Human Trafficking Session Cites Challenges, Responses

Human trafficking is one of the fastest growing and profitable criminal enterprises in the world and Maryland is not immune. In the session Human Trafficking: Channeling Human Services to Challenging Populations, moderated by the Honorable Kriselda Valderramma, Maryland House of Delegates, attendees learned about human trafficking as well as the challenges and different approaches to providing assistance and services to the victims.

Investigative Journalist Christine Dolan set the stage with background information on the history of human trafficking, the eight faces of human trafficking and the global scope of the problem. Faces of human trafficking include: sex trafficking, labor trafficking, child soldiers, sex tourism, internet pedo-criminality, organ trafficking, skin trafficking and ritual abuse torture. Ms. Dolan also discussed human trafficking on the Eastern Shore and work done in partnership with Detective Milton Orellana, Easton Maryland Department of Police and the Eastern Shore Human Trafficking Task Force. Ms. Dolan talked about trafficking of children, which is a multi-billion dollar business through the internet. She is co-founder of the Children in Slaver Task Force and in June hosted a Hope for Healing Retreat on the Eastern Shore designed to help child victims heal. The retreat was the first of its kind in the United States, however they have been holding such retreats in Europe and South America in conjunction with Innocence in Danger for 10 years.

Human Trafficking Policy Advisor and Special Assistant to the  US Attorney Governor’s Office of Crime Control and Prevention, Amanda Rodriguez, presented on the breadth of human trafficking in Maryland and programs in place by the State to assist victims and catch traffickers.
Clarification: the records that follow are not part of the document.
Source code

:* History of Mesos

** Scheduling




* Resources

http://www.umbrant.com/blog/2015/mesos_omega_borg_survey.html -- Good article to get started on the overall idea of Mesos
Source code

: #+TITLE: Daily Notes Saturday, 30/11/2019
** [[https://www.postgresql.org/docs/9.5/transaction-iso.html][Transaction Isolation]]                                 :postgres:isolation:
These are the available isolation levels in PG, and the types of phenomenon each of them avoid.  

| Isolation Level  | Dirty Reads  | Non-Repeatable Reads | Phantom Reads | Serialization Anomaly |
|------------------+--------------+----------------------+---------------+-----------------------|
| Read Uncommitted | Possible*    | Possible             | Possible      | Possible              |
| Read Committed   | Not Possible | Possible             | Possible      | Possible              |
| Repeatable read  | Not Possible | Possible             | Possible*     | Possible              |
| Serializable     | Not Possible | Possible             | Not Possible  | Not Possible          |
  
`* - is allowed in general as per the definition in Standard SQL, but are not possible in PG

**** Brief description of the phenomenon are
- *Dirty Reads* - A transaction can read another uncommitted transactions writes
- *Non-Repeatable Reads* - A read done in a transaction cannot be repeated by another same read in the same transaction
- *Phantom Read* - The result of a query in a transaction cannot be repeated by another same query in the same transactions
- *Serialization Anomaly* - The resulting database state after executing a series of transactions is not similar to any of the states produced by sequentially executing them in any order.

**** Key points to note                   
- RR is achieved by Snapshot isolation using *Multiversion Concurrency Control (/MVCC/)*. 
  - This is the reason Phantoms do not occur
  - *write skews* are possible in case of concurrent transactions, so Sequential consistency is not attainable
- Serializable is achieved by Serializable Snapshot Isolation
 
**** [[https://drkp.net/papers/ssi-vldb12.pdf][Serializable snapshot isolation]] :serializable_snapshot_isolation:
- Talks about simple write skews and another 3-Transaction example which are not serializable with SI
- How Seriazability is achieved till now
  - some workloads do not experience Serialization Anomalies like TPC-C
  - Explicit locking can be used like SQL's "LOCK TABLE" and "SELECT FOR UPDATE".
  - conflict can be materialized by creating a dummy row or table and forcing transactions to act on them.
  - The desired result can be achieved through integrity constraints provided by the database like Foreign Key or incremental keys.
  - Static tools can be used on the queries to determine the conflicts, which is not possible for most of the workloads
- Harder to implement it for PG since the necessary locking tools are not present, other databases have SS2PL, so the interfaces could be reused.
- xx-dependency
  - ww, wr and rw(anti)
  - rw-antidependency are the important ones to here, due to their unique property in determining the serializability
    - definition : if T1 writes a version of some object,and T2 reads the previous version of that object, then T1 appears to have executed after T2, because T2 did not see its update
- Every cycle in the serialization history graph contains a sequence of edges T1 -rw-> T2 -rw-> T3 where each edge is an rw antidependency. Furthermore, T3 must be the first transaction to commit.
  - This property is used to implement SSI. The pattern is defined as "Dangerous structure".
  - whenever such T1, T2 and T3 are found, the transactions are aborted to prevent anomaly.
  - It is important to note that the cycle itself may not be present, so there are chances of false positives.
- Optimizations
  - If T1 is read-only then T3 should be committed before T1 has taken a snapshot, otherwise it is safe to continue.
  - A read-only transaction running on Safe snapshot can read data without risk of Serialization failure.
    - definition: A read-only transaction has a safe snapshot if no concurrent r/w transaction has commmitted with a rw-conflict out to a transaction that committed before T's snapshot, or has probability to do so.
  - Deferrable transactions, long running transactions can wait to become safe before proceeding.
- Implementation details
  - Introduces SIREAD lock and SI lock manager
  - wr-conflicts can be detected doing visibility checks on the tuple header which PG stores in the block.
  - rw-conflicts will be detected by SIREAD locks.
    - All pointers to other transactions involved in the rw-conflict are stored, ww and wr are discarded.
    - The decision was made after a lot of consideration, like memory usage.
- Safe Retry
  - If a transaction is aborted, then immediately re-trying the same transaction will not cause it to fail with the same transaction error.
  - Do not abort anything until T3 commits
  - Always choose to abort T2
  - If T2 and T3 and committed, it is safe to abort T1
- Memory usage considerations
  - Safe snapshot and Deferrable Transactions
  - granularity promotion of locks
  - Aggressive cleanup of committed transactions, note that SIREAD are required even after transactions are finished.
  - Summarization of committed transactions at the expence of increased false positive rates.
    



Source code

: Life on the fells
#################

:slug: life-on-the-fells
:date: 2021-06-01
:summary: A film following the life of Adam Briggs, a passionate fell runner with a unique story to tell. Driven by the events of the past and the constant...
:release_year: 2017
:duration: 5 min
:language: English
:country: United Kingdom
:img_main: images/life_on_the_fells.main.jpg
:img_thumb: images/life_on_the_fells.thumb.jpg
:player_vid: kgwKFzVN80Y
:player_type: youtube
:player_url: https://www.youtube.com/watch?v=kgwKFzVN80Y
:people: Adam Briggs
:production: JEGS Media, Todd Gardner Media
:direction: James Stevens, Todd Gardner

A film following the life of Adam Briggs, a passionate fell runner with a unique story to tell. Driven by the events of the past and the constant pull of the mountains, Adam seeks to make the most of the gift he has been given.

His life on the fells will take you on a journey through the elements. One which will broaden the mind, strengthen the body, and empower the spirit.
Ms. Rodriguez shared statistics on domestic trafficking and the life of a sex trafficked victim as well as what the Department of Juvenile Services, Department of Health and Mental Hygiene, and Maryland State Police are doing to find victims of trafficking and get them in touch with services. One of the challenges cited was the lack of victim services for Asian women. These victims are usually older in age and trafficked into the state through New York.

Michael Lyles, Executive Director of the Prince George’s County Human Relations Commission and Chair of the county’s Human Trafficking Task Force, discussed the history and structure of the Prince George’s County Human Trafficking Task Force. The Task Force helps ensure cooperation among county departments in addressing human trafficking, implements public awareness campaigns, and has advocates for stronger laws with harsher penalties. A Task Force report issued several recommendations including funding to continue operations of the Task Force; the establishment and funding of a county victim crisis center; mandated county-wide uniform data collection, sharing and public safety protocols; and legislation authorizing civil enforcement of trafficking.